# REPORT ON HOW TO CLEAN DATA USING PANDAS FUNCTION

# In Python, there are several functions and methods that can be used to clean and preprocess data. Here are some examples:

In [1]:
import pandas as pd

In [2]:
import numpy as np 

In [3]:
# We will now import a sample raw data and perform data cleaning methods on it:

In [5]:
df = pd.read_csv("D:\\Ed-byte\\python\\Attrition.csv")

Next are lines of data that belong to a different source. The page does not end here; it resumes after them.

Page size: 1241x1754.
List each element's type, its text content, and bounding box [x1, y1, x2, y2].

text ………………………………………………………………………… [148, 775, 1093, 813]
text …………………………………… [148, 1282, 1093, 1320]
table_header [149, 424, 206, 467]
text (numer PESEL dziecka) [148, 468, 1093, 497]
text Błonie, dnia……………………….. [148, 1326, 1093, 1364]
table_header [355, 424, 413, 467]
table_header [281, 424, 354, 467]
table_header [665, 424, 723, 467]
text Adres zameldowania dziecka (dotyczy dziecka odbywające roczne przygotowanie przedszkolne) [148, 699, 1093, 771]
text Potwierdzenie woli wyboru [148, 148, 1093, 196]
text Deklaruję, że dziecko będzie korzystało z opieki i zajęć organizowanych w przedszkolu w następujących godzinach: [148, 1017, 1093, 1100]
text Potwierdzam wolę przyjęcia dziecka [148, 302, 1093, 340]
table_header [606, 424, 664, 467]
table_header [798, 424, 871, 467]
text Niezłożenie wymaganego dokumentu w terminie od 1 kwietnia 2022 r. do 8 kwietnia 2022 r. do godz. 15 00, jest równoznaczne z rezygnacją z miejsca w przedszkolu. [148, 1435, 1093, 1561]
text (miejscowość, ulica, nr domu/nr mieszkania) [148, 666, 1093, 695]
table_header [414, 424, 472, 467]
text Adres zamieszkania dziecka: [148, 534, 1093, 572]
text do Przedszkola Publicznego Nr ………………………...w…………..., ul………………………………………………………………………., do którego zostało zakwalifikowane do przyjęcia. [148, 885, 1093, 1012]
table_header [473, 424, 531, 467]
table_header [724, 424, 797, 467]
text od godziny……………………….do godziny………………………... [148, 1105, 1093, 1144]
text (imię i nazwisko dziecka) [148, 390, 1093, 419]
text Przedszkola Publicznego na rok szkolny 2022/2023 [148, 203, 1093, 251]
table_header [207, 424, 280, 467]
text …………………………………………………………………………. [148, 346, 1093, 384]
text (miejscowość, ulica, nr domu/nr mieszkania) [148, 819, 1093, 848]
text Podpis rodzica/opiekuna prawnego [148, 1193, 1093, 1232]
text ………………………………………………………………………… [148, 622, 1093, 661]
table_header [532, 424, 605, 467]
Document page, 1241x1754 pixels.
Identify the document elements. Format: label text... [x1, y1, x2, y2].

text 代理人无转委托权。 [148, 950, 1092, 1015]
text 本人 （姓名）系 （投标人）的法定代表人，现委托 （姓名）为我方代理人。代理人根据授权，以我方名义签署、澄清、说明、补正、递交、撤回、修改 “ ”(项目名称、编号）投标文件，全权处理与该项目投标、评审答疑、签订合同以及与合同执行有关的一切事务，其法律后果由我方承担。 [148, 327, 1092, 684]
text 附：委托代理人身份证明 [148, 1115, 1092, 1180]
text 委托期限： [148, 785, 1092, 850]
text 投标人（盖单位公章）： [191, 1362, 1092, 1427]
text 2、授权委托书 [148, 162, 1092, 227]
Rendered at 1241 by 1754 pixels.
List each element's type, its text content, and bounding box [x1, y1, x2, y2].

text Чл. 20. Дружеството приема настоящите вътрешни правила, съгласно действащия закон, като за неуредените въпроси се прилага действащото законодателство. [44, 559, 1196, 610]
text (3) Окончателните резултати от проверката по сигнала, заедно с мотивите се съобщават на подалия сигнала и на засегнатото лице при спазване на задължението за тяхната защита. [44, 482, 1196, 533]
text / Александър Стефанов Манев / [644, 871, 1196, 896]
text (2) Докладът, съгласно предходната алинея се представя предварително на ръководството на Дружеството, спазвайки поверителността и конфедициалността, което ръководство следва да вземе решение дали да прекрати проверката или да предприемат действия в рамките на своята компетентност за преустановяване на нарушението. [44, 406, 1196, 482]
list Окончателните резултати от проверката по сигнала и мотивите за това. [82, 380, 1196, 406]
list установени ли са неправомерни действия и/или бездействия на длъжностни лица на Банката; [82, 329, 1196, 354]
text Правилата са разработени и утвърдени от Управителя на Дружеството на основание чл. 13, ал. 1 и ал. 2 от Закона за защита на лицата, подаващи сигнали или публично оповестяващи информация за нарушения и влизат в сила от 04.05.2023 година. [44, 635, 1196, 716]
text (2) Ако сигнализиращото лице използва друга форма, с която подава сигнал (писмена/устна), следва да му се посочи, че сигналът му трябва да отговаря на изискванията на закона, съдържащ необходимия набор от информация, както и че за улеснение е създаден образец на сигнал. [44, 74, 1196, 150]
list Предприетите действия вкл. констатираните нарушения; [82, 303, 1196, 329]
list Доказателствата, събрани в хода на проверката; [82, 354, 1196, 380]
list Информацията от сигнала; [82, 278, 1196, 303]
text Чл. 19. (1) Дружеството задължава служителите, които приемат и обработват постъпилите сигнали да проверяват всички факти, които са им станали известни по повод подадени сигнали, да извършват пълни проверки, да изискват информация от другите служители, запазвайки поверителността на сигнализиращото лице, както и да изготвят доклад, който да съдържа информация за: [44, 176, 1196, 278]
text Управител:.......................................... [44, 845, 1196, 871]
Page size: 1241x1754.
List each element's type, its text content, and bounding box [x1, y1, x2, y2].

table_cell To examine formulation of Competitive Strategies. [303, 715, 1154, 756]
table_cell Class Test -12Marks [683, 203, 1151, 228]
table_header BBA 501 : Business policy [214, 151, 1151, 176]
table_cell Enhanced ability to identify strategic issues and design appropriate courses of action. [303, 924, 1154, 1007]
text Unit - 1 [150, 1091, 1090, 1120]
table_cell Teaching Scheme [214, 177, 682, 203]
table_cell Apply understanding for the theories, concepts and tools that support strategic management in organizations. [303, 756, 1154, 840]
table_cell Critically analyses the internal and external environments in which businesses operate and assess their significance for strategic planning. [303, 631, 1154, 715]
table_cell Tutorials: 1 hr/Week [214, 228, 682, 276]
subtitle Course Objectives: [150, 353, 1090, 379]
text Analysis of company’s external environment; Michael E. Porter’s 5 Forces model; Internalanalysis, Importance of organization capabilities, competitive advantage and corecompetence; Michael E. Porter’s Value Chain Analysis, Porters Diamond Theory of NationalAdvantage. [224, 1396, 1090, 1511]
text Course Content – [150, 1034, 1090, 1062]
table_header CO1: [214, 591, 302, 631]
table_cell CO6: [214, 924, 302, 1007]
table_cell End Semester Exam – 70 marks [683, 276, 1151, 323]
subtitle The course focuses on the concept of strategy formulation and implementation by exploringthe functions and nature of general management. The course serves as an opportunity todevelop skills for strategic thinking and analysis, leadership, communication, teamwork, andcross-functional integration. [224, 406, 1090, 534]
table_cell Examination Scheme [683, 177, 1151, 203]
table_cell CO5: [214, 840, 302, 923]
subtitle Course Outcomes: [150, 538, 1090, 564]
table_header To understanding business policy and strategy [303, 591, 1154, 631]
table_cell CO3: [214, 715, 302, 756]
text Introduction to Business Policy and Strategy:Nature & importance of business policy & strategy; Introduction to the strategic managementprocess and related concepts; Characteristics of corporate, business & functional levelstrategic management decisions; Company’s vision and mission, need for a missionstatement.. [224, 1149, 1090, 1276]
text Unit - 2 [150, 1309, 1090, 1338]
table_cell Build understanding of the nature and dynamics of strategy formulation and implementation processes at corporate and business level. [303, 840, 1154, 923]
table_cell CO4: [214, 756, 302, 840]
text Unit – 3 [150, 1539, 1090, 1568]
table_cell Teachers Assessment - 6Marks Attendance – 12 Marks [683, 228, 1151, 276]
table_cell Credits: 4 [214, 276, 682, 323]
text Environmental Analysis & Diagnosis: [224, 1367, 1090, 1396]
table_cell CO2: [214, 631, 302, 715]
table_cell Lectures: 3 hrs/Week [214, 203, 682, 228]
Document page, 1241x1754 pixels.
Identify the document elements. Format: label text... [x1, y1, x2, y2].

# 1. Handling missing values:

In [7]:
# Let us replace missing values with the mean of the column

In [9]:
df['Age'].fillna(df['Age'].mean(), inplace=True)

In [10]:
# Let us now drop rows with missing values

In [11]:
df.dropna(inplace=True)

# 2. Removing the duplicates:

In [12]:
# We will now drop the duplicate rows based on all columns:

In [13]:
df.drop_duplicates(inplace=True)

In [14]:
# We will now drop the duplicate rows based on specific columns:

In [15]:
df.drop_duplicates(subset=['DailyRate', 'Department'], inplace=True)

# 3. Normalizing data:

In [19]:
# We will now normalize the data in following way:

In [20]:
from sklearn.preprocessing import MinMaxScaler

In [21]:
scaler = MinMaxScaler()
df[['DailyRate', 'DistanceFromHome']] = scaler.fit_transform(df[['DailyRate', 'DistanceFromHome']])

# 4. Converting data types:

In [22]:
# Let us now convert a column to numeric type:

In [24]:
df['DailyRate'] = pd.to_numeric(df['DailyRate'], errors='coerce')

In [28]:
# Note: We can also convert a column into datetime type by using the following syntax:
# df['date_column'] = pd.to_datetime(df['date_column'])

# 5. Renaming columns:

In [29]:
# We will now rename multiple column at same time using the following syntax:

In [30]:
df = df.rename(columns={'BusinessTravel': 'BusinessTrips', 'EducationField': 'Stream'})